# Exercise
Your answer is a number only: how many lines in the data below contain "size"?

# Information supplied
----
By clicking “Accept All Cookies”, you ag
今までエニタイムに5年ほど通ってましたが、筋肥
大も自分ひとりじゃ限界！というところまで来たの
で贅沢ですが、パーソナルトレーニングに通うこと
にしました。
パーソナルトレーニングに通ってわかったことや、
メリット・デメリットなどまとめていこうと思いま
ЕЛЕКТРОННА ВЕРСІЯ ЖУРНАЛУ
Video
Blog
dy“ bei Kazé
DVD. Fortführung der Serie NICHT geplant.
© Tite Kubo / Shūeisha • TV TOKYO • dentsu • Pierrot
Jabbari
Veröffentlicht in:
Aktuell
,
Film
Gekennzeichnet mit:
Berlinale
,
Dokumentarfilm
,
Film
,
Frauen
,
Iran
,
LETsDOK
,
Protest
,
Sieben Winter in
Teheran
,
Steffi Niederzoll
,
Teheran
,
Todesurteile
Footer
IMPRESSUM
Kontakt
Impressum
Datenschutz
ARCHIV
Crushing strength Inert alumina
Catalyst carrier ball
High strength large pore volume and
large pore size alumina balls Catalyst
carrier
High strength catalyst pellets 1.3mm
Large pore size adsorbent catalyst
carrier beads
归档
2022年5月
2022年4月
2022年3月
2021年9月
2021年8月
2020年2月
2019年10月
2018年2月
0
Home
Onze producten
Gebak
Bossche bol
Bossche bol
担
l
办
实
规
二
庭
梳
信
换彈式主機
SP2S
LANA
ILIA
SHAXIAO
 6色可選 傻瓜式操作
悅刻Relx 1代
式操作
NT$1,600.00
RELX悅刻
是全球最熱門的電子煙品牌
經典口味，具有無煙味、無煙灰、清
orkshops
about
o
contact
----
# Solution
2